For the following exact sequence, i am trying to proof that it is not split $0\to 2\mathbb{Z} \to \mathbb{Z} \to \mathbb{Z}/2\mathbb{Z} \to 0$
I want to show that for injective function $i : 2\mathbb{Z} \to \mathbb{Z}$
if there exists left inverse $q :\mathbb{Z} \to 2\mathbb{Z} $ , then it would contradict and therefore sequence cannot be split.

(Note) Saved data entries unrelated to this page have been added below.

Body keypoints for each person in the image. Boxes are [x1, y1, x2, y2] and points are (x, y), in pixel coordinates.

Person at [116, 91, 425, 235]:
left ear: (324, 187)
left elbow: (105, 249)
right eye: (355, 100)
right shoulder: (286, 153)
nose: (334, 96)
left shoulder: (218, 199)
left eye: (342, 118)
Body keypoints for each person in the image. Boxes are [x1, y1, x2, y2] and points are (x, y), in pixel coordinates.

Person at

but i am having trouble proving it, since $q$ can be $n\mapsto 2n$
pls help :')
The answer that red_trumpet gave is essentially what you are looking for. But I want to add a slightly different approach, which directly contradicts the existence of a left-inverse $q$ to the map $\iota : 2\mathbb{Z} : \mathbb{Z}$.

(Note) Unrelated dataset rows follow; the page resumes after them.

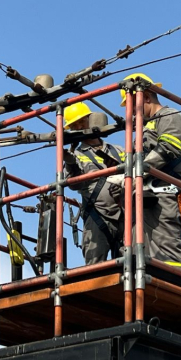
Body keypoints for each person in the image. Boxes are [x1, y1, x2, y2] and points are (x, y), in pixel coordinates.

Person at [120, 73, 181, 268]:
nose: (132, 114)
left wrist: (136, 174)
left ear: (146, 97)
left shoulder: (171, 117)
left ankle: (180, 289)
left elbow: (169, 148)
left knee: (167, 249)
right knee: (140, 251)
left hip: (166, 196)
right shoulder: (144, 128)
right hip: (146, 195)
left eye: (132, 107)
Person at [62, 102, 126, 265]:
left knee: (130, 264)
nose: (79, 127)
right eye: (74, 126)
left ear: (91, 119)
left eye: (82, 122)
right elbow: (73, 184)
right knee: (96, 267)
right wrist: (70, 163)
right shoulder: (75, 155)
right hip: (97, 215)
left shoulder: (117, 150)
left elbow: (134, 174)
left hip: (125, 214)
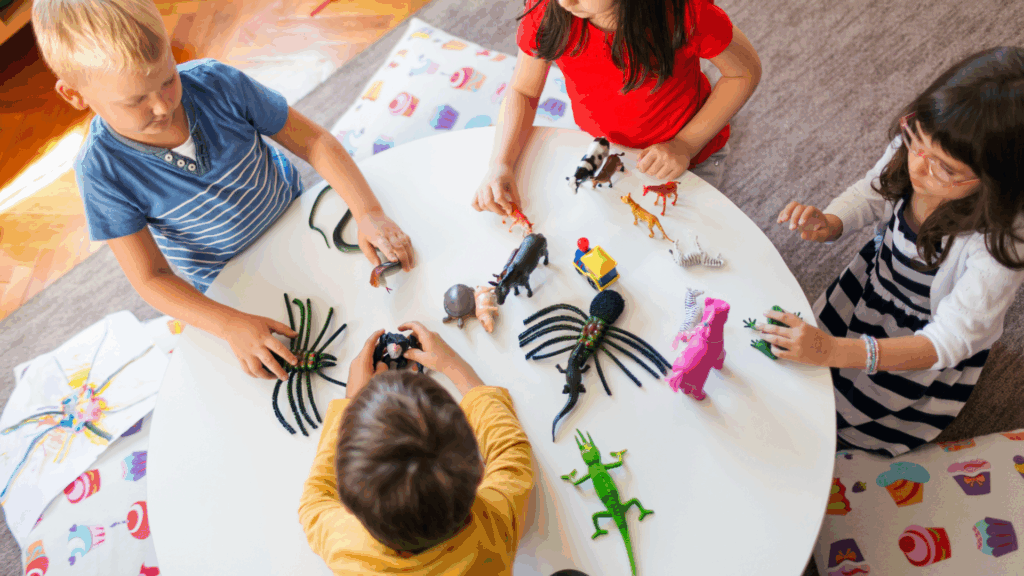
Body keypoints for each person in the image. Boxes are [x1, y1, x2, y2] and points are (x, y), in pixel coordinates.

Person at [32, 0, 415, 380]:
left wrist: (368, 213)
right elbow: (150, 277)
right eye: (135, 101)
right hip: (226, 277)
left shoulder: (218, 82)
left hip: (295, 215)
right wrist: (229, 324)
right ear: (74, 95)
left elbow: (313, 141)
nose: (163, 107)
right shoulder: (100, 171)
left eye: (167, 80)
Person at [768, 46, 1024, 457]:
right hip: (875, 285)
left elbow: (948, 339)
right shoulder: (922, 148)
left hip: (921, 335)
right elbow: (875, 190)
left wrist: (835, 351)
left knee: (850, 416)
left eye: (946, 168)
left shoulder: (999, 243)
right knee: (809, 366)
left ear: (998, 183)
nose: (918, 166)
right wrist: (832, 222)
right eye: (915, 141)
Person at [472, 0, 762, 215]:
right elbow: (523, 91)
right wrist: (501, 162)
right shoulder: (548, 10)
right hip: (606, 151)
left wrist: (686, 144)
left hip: (689, 156)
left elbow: (744, 72)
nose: (566, 1)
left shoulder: (684, 12)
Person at [298, 322, 534, 574]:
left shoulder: (345, 550)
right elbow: (511, 453)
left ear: (347, 507)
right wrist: (454, 368)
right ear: (479, 472)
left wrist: (351, 401)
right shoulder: (491, 532)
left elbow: (314, 501)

Suppose there was such a $q$. As $q$ has a right-inverse (namely $\iota$), it is surjective. Now ask yourself where $1$ goes under $q$. Clearly $1$ has to go to a generator of $2\mathbb Z$. But that means that $q(1) = \pm 2$. As any choice uniquely determines the map $q : \mathbb Z \to 2\mathbb Z$, you can now check that for both of these choices $q \circ \iota(2) = q(2) = \pm 4$ is not the identity, hence $q$ is no left-inverse to $\iota$.